• EXERCISE
Start with the first line of the records below. Output each line exactly, ending with the one that contains "right back paw: (803, 615)".

Named joint coordinates:
---*---

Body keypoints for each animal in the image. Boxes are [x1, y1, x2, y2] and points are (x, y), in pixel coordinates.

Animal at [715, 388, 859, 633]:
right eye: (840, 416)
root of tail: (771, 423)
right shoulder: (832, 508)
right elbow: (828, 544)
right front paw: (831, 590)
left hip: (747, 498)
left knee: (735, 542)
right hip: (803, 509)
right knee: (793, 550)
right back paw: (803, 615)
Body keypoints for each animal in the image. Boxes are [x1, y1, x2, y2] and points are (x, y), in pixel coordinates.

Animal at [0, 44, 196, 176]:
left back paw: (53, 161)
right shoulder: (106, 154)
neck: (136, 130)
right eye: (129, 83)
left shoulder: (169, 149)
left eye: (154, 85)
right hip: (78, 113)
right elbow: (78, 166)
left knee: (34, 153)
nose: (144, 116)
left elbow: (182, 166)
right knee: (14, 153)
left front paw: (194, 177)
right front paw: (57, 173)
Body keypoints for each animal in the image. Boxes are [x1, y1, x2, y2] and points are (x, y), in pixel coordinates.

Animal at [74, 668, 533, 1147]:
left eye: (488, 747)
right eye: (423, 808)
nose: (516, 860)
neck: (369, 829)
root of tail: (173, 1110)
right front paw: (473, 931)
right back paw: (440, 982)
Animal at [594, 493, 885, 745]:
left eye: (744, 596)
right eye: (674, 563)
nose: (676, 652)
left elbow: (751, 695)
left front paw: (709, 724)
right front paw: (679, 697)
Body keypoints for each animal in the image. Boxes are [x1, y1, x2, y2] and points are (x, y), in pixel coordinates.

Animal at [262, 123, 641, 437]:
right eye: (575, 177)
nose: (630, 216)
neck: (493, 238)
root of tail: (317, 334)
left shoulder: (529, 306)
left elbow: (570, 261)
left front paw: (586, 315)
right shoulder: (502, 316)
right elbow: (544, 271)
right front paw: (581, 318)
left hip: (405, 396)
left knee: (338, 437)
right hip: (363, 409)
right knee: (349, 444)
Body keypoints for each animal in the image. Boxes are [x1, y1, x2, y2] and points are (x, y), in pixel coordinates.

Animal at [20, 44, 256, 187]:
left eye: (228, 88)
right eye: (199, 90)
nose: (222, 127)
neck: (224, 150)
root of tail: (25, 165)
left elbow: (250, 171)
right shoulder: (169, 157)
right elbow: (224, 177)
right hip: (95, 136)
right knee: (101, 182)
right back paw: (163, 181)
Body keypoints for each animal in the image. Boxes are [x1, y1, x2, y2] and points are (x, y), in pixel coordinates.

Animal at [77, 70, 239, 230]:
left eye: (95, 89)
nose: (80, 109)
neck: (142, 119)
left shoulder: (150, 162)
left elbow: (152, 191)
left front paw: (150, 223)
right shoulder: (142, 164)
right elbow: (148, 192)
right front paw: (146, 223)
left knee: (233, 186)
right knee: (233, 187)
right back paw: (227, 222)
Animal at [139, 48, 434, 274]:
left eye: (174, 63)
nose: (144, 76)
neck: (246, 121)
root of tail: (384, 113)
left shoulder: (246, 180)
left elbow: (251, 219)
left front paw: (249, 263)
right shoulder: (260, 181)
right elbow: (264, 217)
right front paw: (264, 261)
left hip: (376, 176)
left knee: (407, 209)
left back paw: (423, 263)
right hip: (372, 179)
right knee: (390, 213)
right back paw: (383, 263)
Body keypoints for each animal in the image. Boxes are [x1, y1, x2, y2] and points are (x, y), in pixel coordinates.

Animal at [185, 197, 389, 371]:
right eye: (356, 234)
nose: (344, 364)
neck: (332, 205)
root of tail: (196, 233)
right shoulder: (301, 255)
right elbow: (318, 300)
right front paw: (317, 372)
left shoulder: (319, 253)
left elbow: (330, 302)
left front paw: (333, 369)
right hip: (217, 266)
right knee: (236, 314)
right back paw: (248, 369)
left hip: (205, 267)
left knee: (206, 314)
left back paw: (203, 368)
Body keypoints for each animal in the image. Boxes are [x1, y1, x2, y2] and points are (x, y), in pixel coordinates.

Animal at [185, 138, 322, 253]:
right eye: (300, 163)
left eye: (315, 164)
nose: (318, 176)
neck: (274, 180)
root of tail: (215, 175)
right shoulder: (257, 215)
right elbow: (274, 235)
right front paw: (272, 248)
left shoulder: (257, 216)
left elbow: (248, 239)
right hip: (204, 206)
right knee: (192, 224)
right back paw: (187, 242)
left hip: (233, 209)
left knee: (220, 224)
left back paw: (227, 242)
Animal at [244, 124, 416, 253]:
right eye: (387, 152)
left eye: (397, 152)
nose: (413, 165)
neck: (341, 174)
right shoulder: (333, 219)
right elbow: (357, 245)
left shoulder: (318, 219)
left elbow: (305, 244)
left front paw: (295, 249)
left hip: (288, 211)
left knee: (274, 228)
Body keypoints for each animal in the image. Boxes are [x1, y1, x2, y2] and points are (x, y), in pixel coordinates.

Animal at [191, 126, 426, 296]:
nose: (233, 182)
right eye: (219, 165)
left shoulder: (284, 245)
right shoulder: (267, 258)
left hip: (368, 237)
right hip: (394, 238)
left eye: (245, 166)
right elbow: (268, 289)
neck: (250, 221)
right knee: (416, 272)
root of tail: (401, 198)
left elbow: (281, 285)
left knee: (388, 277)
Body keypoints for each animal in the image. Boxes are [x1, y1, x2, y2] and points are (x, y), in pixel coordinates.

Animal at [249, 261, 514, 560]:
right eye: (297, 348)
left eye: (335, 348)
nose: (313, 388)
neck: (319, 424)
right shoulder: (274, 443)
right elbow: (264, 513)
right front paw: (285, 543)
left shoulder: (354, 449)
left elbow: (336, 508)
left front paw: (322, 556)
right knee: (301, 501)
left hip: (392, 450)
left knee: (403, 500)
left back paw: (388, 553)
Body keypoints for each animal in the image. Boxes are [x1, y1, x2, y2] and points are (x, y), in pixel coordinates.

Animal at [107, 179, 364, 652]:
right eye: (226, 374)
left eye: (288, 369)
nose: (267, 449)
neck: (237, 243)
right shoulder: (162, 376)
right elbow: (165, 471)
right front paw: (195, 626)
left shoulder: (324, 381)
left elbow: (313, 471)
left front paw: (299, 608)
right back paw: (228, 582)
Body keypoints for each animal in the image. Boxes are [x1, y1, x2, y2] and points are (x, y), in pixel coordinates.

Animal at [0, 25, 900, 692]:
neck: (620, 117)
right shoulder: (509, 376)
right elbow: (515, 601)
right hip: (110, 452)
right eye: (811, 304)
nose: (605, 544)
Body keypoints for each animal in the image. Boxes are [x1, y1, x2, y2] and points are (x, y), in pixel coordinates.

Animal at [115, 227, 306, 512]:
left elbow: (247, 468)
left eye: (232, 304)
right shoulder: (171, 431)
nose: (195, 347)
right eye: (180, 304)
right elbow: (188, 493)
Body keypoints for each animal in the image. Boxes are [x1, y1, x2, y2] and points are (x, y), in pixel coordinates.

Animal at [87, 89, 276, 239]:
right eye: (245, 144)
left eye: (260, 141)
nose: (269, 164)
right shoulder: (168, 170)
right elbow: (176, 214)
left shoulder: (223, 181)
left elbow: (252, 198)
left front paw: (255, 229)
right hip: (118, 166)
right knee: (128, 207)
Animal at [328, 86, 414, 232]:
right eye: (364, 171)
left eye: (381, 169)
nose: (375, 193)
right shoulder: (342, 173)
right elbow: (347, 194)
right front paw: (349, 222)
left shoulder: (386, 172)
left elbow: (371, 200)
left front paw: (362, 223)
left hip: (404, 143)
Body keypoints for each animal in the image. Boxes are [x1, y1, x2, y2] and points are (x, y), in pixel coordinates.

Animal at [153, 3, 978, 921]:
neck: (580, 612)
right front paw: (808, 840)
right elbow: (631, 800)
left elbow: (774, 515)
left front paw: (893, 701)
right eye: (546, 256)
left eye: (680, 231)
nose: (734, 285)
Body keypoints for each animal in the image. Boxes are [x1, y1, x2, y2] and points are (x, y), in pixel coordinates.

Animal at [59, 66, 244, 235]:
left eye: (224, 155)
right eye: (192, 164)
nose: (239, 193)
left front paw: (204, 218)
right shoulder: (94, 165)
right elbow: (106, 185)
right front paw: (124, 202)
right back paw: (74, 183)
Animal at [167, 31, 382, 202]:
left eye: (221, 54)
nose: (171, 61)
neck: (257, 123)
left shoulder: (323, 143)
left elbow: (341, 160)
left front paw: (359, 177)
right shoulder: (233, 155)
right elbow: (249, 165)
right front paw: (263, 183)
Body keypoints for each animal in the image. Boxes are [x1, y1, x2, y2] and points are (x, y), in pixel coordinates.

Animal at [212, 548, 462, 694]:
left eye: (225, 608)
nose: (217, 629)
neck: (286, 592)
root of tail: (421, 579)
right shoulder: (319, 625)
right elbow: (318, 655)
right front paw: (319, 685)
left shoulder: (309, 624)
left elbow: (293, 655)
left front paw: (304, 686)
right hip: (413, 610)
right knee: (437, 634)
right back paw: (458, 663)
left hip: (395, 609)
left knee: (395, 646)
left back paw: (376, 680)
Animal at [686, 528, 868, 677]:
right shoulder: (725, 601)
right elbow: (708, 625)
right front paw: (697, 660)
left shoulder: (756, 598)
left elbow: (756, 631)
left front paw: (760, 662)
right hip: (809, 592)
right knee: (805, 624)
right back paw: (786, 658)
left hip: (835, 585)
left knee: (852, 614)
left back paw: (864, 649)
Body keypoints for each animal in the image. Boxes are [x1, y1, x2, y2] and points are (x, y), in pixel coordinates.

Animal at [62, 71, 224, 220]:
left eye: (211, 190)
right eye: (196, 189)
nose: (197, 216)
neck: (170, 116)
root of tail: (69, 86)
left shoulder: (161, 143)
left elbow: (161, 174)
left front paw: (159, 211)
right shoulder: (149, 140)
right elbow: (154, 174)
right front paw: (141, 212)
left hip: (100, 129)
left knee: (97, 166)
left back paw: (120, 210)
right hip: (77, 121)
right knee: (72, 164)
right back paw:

---*---

• RESPONSE
Body keypoints for each animal in the image. Boxes are [x1, y1, x2, y2] and points are (x, y), in pixel coordinates.

Animal at [715, 388, 859, 633]:
right eye: (840, 416)
root of tail: (771, 423)
right shoulder: (832, 508)
right elbow: (828, 544)
right front paw: (831, 590)
left hip: (747, 498)
left knee: (735, 542)
right hip: (803, 509)
right knee: (793, 550)
right back paw: (803, 615)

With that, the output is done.